As I'm walking, it occurs to me that my fingers really hurt. Eventually I look down and notice I am bleeding. Crap. I hope it doesn't get infected. What is first aid for a dog bite, I wonder. Then my mind starts to replay the conversation. "I found her in the street." What are the odds that the dog was current on her rabies vaccine? Probably not good. But, I'm not panicking yet. I get to work, check my e-mail, get things started for the day, then figure I should call student health and see if they have any advice on dog bite first aid. The girl on the other end of the phone sounds less relaxed though, "How long ago did this happen?" "About an hour and half," I tell her. "How fast can you get here?" she asks. "Um, I guess I can come right now," I say. Great.

At Student Health they set me to work scrubbing my wounds while my doctor Googles rabies. BTW, it doesn't inspire confidence when your doctor Googles your illness. "How did this happen?" the doctor asks me. Moment of shame. Yes, I am the idiot white girl from the suburbs who did what the homeless man told her to do. I tell her the story. She gives me the look I expected. This plays out over again every time a different nurse wanders in. They ask, I explain, the look. I'm beginning to think of changing my answer to, "Because I'm thupid. Still tarded!"

"Well," my doctor says, "it doesn't look like there were many cases of rabies in dogs in Philadelphia last year, so the odds of you getting the disease are low. Then again, if you do get rabies and don't get treated, rabies is always fatal. It's up to you, do you want to be treated?"

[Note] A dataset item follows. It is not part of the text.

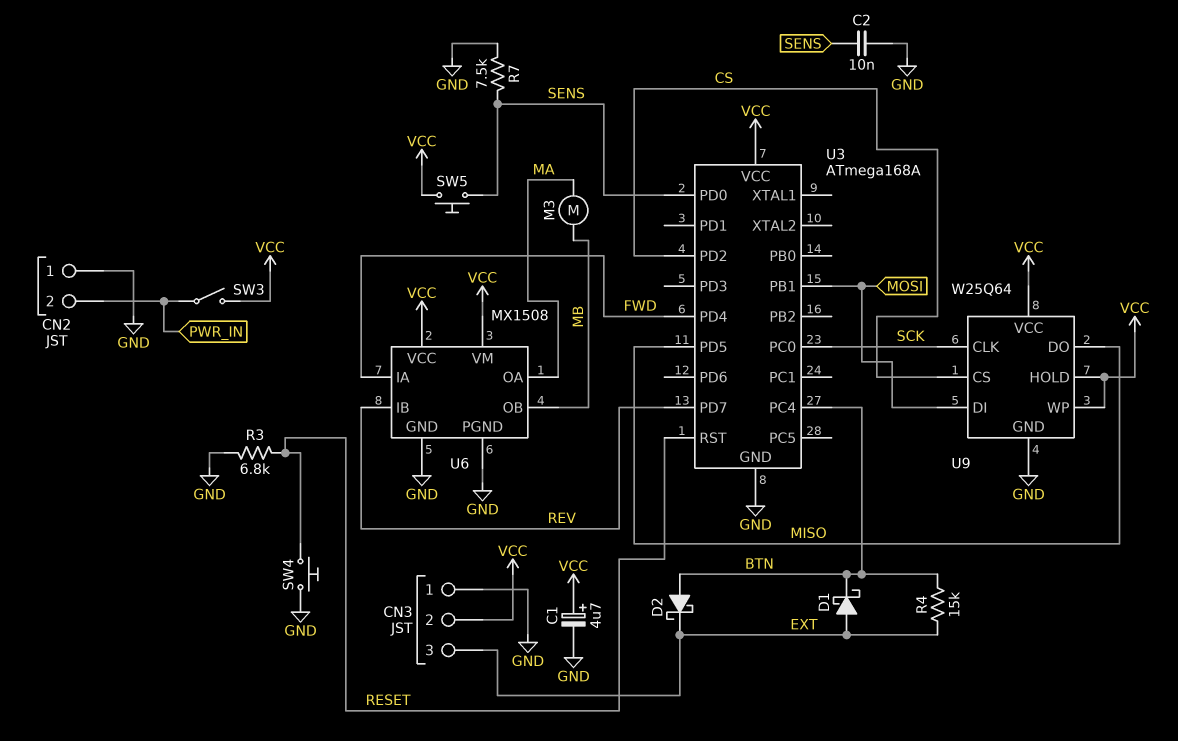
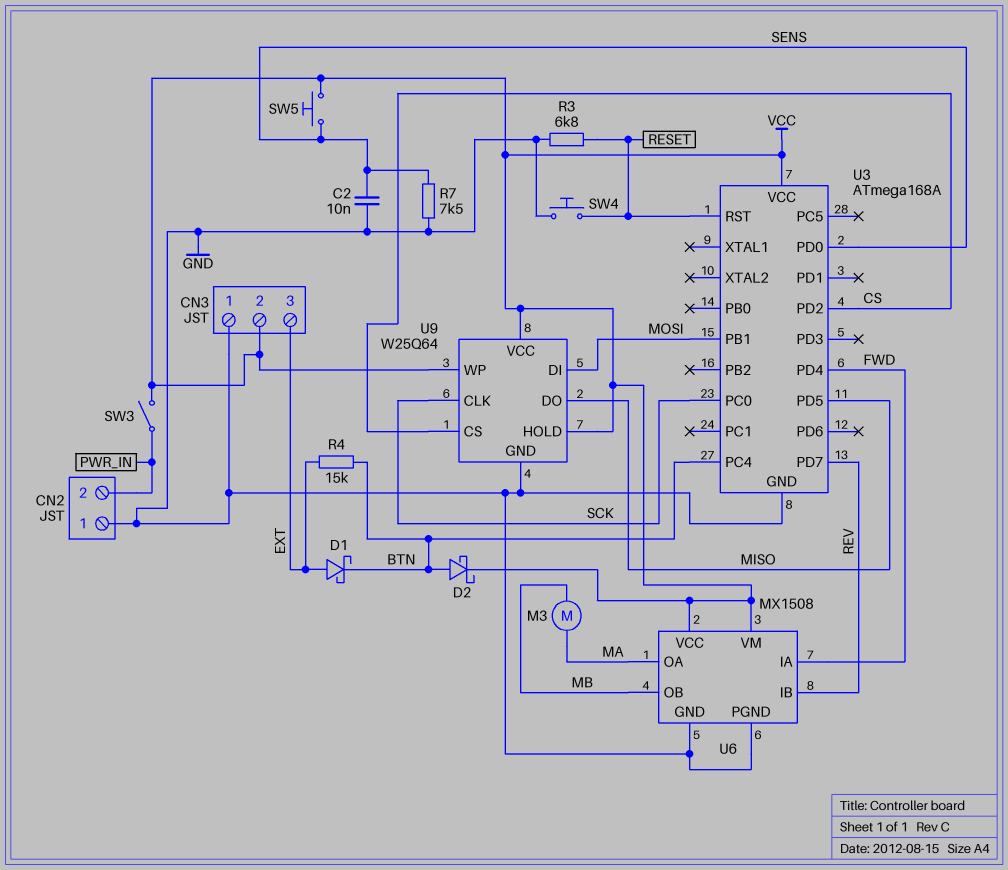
C1: 4.7uF (plus VCC, minus GND) -> none
D2: schottky (A BTN, K EXT) -> schottky (A BTN, K VCC)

Honestly, there was a part of me that though, eh, what are the odds? Then I thought about how the conversation would go the next time I talk to my mom and inform her that I chose not to be protected against a fatal but preventable disease. I tell the doctor this. "Well, you don't have to tell her,' she says. True. But now I start thinking about Murphy's law. I'm thinking, if I don't get treated, I will most definitely get the disease. And then I will wind up breaking one of the few rules I live by, "Don't die a stupid death." It's not that I am afraid of dying. I just don't want everyone as my funeral thinking, "What kind of idiot gets sucked out by a rip tide/doesn't leave a house full of toxic and flammable fumes/ gets back in the shower after passing out in it once already?" (These are all scenarios that have invoked the Don't-die-a-stupid-death rule before.)

So, for the sake of preserving my reputation after death, I chose to be treated. The several mils of interferon gamma in the finger hurt like hell, but the vaccine shots (which they now administer in the arm) weren't so bad. So, I'm happy to say that I have not contracted or died of rabies, yet. And I have a new rule to live by, "Don't pet dogs, especially those owned by homeless people." I'm making an exception for Alfie though.

3 comments:

Katie said...

You should also share the muffin story, or is that one not quite funny yet?

rae said...

Yay! Alfie made the blog!!! He'll be thrilled (I'm pretty sure he's always thrilled about everything, but none the less...)

Ivy Falls said...

Poor A! You should totally write up our rip-tide story for posterity. Yay not dying!